Tuesday, June 5, 2012

Read to Improve your English - "The Call of the Wild" by Jack London

This book is awesome because it is told from the point-of-view of a dog. It's not obvious, because Jack London's protagonist is a very human-like dog: he has human thoughts and feelings, and most importantly, in this story, he experiences the drive we all have from time to time--that to return to nature. That's The Call of the Wild.

Read the introductory paragraphs, and then scroll down below for my brief commentary on them.  For your convenience, literary tools are highlighted in a lovely pale orange.

Buck did not read the newspapers, or he would have known that trouble was brewing, not alone for himself, but for every tide-water dog, strong of muscle and with warm, long hair, from Puget Sound to San Diego. Because men, groping in the Arctic darkness, had found a yellow metal, and because steamship and transportation companies were booming the find, thousands of men were rushing into the Northland. These men wanted dogs, and the dogs they wanted were heavy dogs, with strong muscles by which to toil, and furry coats to protect them from the frost. 

Buck lived at a big house in the sun-kissed Santa Clara Valley. Judge Miller's place, it was called. It stood back from the road, half hidden among the trees, through which glimpses could be caught of the wide cool veranda that ran around its four sides. The house was approached by gravelled driveways which wound about through wide-spreading lawns and under the interlacing boughs of tall poplars. At the rear things were on even a more spacious scale than at the front. There were great stables, where a dozen grooms and boys held forth, rows of vine-clad servants' cottages, an endless and orderly array of outhouses, long grape arbors, green pastures, orchards, and berry patches. Then there was the pumping plant for the artesian well, and the big cement tank where Judge Miller's boys took their morning plunge and kept cool in the hot afternoon.
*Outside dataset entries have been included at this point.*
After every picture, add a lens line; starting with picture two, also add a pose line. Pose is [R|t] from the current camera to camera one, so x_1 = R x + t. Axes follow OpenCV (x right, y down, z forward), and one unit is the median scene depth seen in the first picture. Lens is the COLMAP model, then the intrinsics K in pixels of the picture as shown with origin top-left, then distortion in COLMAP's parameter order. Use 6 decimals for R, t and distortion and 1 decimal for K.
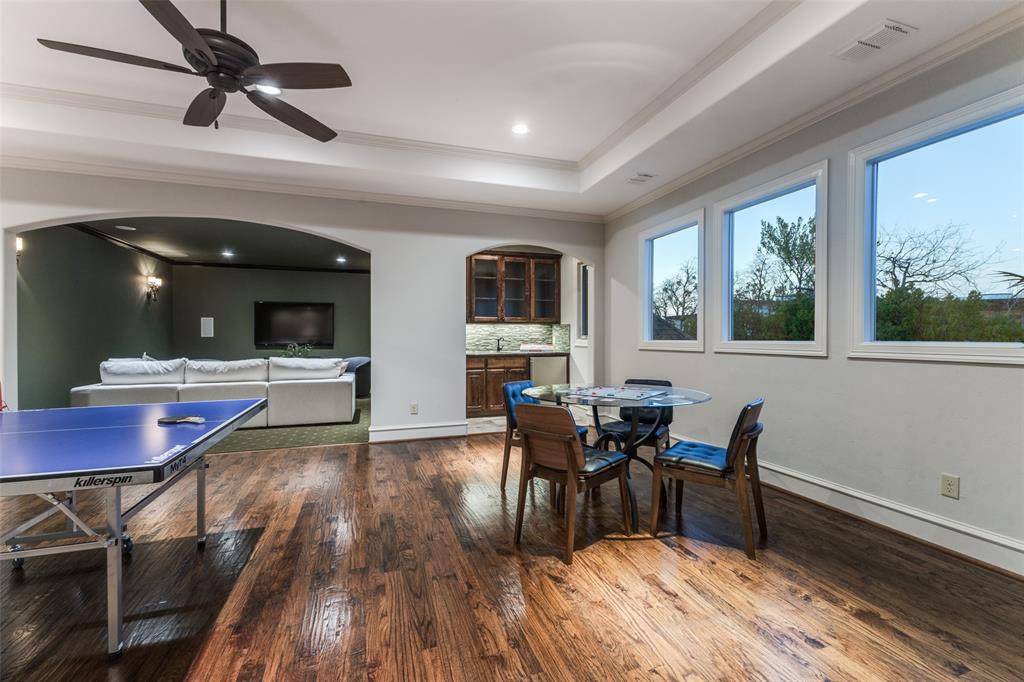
lens RADIAL K [[440.6, 0, 514.4], [0, 440.6, 338.6], [0, 0, 1]] dist [0.017791, -0.006591]
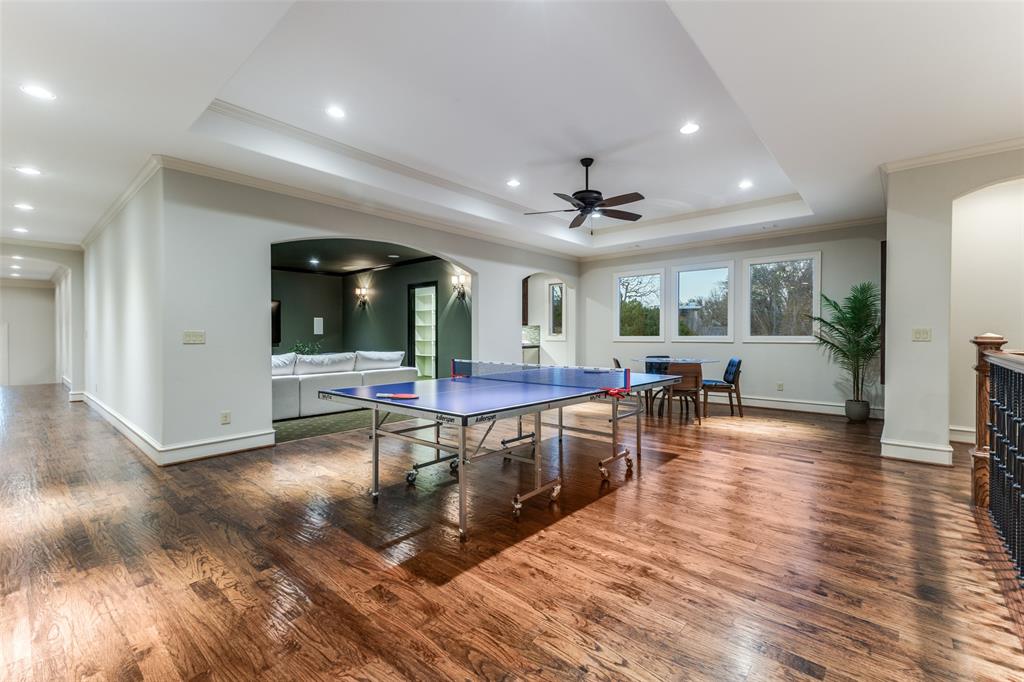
lens RADIAL K [[440.6, 0, 514.4], [0, 440.6, 338.6], [0, 0, 1]] dist [0.017791, -0.006591]
pose [[0.868188, -0.004352, 0.496216, -0.777804], [0.002150, 0.999985, 0.005010, 0.003272], [-0.496230, -0.003283, 0.868185, -0.246079]]
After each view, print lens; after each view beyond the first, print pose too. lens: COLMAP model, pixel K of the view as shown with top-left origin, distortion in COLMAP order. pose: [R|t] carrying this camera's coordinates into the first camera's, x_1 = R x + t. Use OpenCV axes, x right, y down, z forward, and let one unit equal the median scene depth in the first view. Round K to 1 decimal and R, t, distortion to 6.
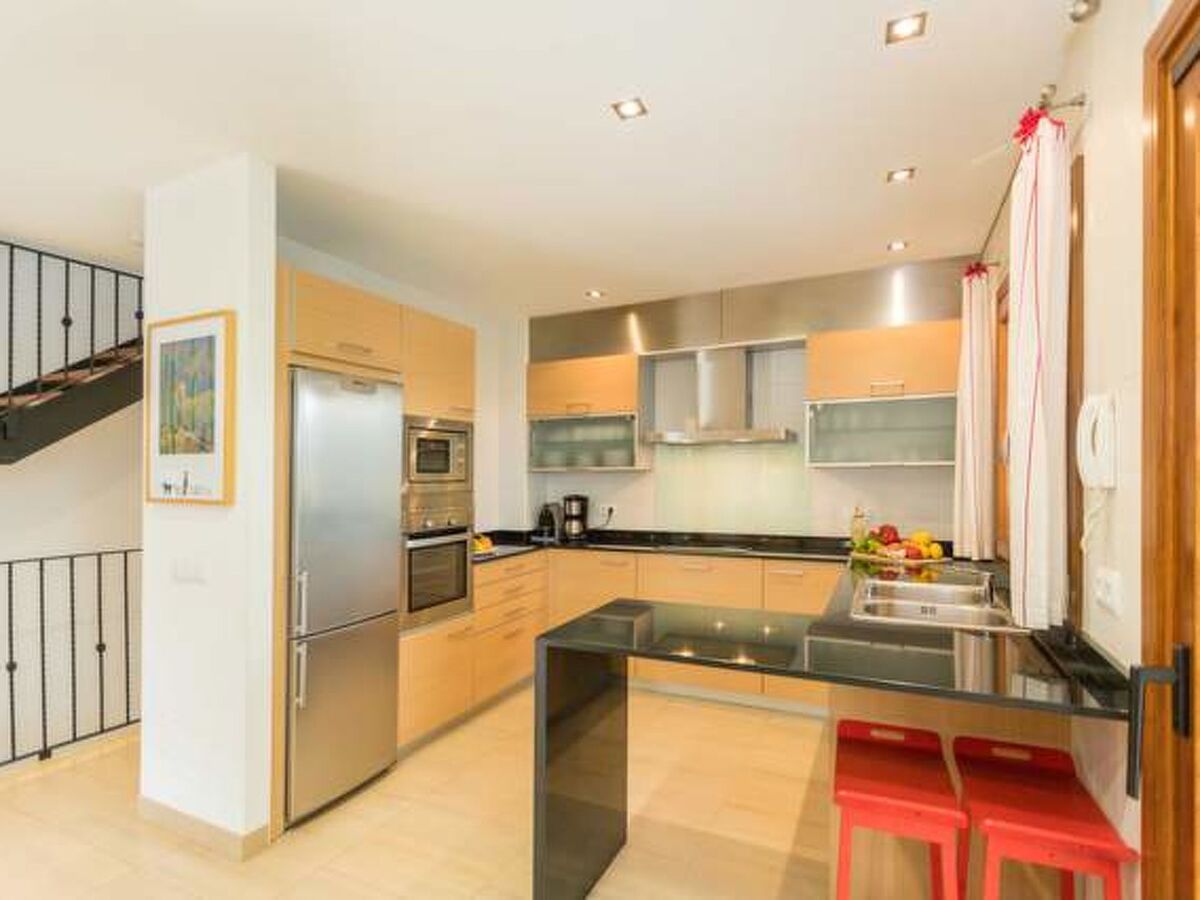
lens RADIAL K [[609.3, 0, 605.0], [0, 609.3, 491.1], [0, 0, 1]] dist [-0.001286, -0.000183]
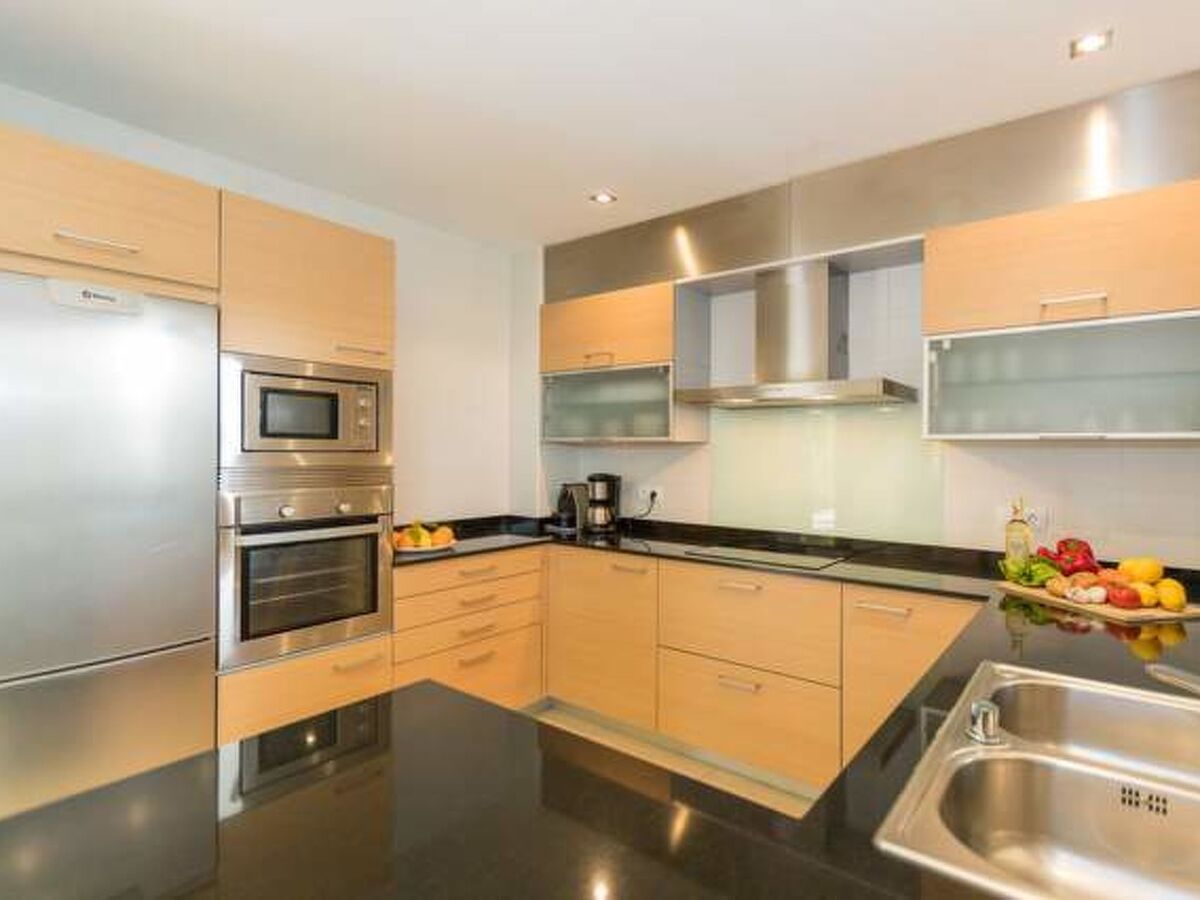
lens RADIAL K [[639.5, 0, 564.0], [0, 639.5, 451.6], [0, 0, 1]] dist [0.001421, 0.001080]
pose [[0.965405, 0.017608, -0.260162, 0.143956], [-0.023515, 0.999531, -0.019612, -0.005505], [0.259694, 0.025051, 0.965366, 0.262222]]
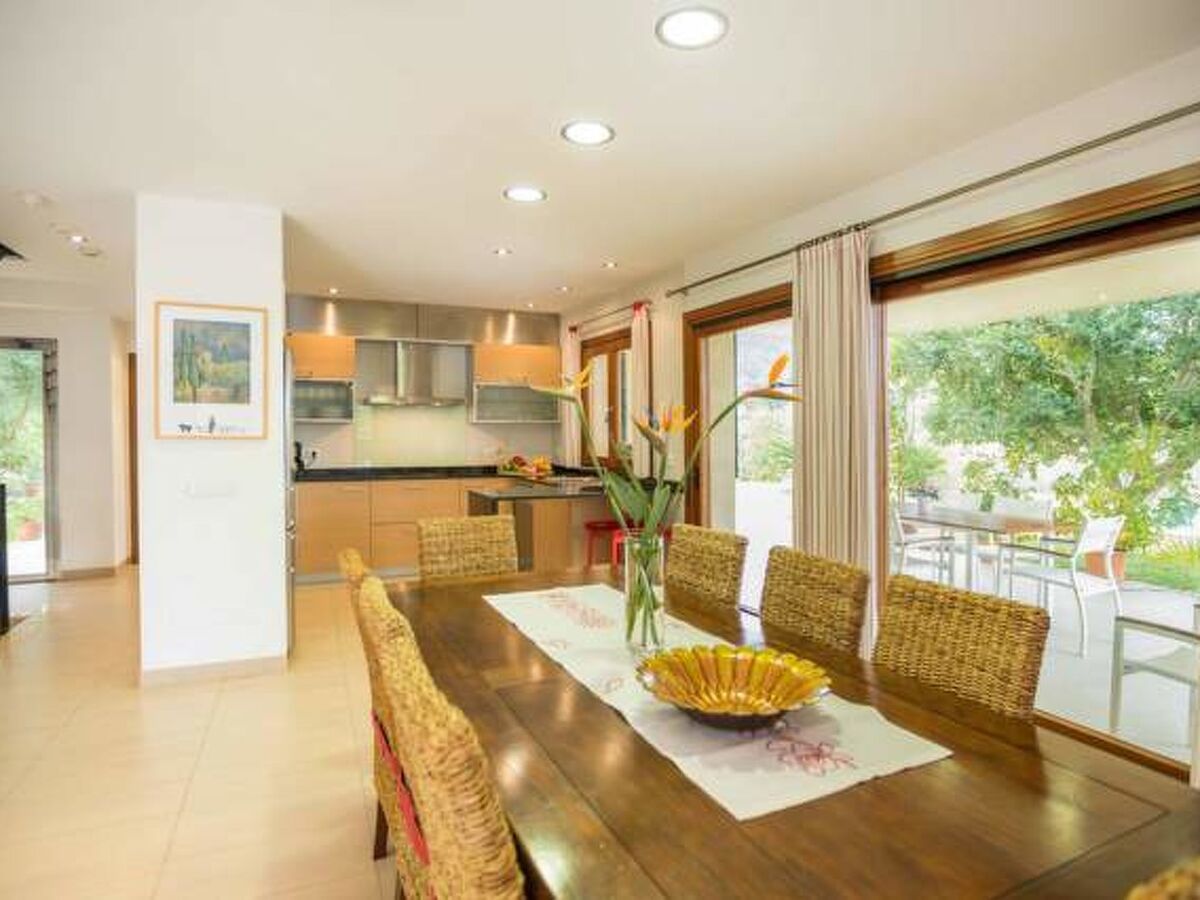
lens RADIAL K [[660.2, 0, 606.8], [0, 660.2, 430.0], [0, 0, 1]] dist [-0.049915, 0.001318]
pose [[0.656005, 0.009905, 0.754692, -0.768968], [0.012955, 0.999619, -0.024380, 0.029468], [-0.754645, 0.025771, 0.655626, -0.406746]]
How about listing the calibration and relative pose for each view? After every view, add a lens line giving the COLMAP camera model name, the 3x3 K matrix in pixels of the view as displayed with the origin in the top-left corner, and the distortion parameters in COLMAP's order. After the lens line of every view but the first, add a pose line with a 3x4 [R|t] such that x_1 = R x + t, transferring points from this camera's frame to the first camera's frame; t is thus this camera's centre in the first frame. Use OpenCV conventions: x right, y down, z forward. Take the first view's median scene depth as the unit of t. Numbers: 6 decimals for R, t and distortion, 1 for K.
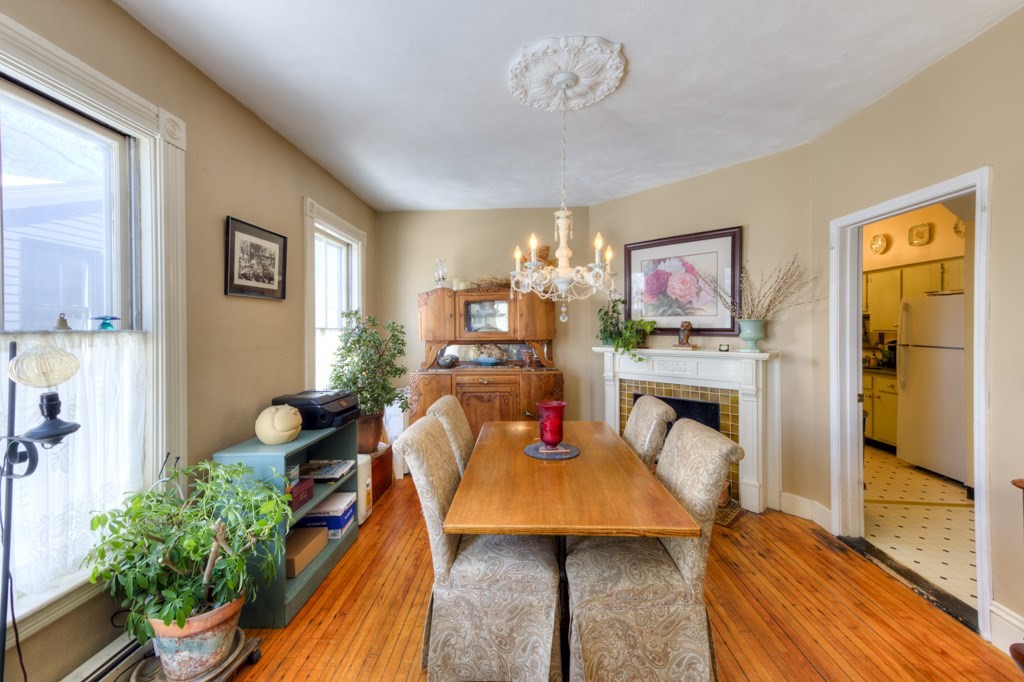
lens RADIAL K [[400.1, 0, 499.2], [0, 400.1, 327.6], [0, 0, 1]] dist [0.023776, -0.000255]
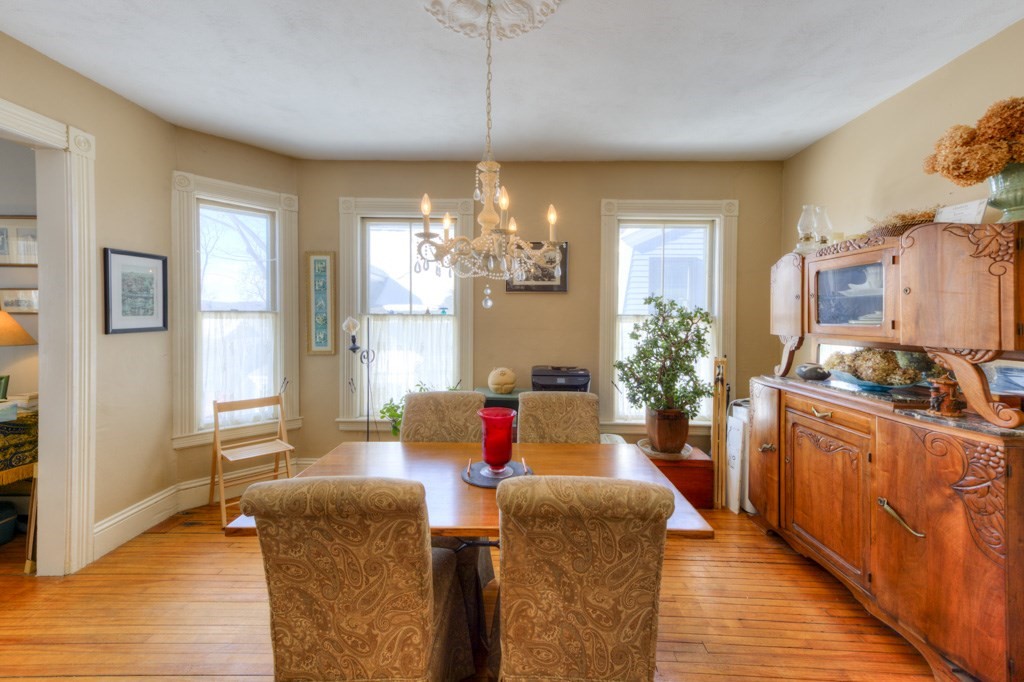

The mood shifts in these two paragraphs, from a hint of the danger that is to come in the first paragraph, to the pleasant surroundings that Buck will leave behind in the second. In the first paragraph, words like "groping," "darkness," "yellow metal" (instead of "gold"), "booming," "toil" and "frost" foreshadow a challenging future for Buck, working hard for men in the dark, cold north.  In contrast, in the second paragraph, we are introduced to Buck's comfortable home.  A pleasant atmosphere is built through words like "sun-kissed," "wide," and "cool." The second paragraph builds delightful visual imagery of Buck's home: "half hidden among the trees" shows that the house is approachable yet still private, and embedded in a natural environment. The word "approached" echoes the idea that friends and neighbours are welcome there. "Wide-spreading lawns and under the interlacing boughs" lets the reader imagine a wonderful place for a dog--space to play, and shade to relax in. Then London takes us to the back of the property, where "things were on even a more spacious scale" -- a big dog can truly have a wonderful day here.  The author then goes on to describe the surroundings in a consistently pleasant way: "vine-clad servants' cottages:" this personification make the buildings seem friendly; "orderly array:" the repeated 'r' sound echoes the orderly arrangement of these small buildings. Finally, the reader can see the rainbow of colours in the "grape arbors, green pastures, orchards, and berry patches."  This visual imagery truly reveals Buck's home as a special place that no dog would ever want to leave.

You can see from all the orange how simple it is to pepper your commentary with literary terminology, in order to score highly in the third section of the marking criteria.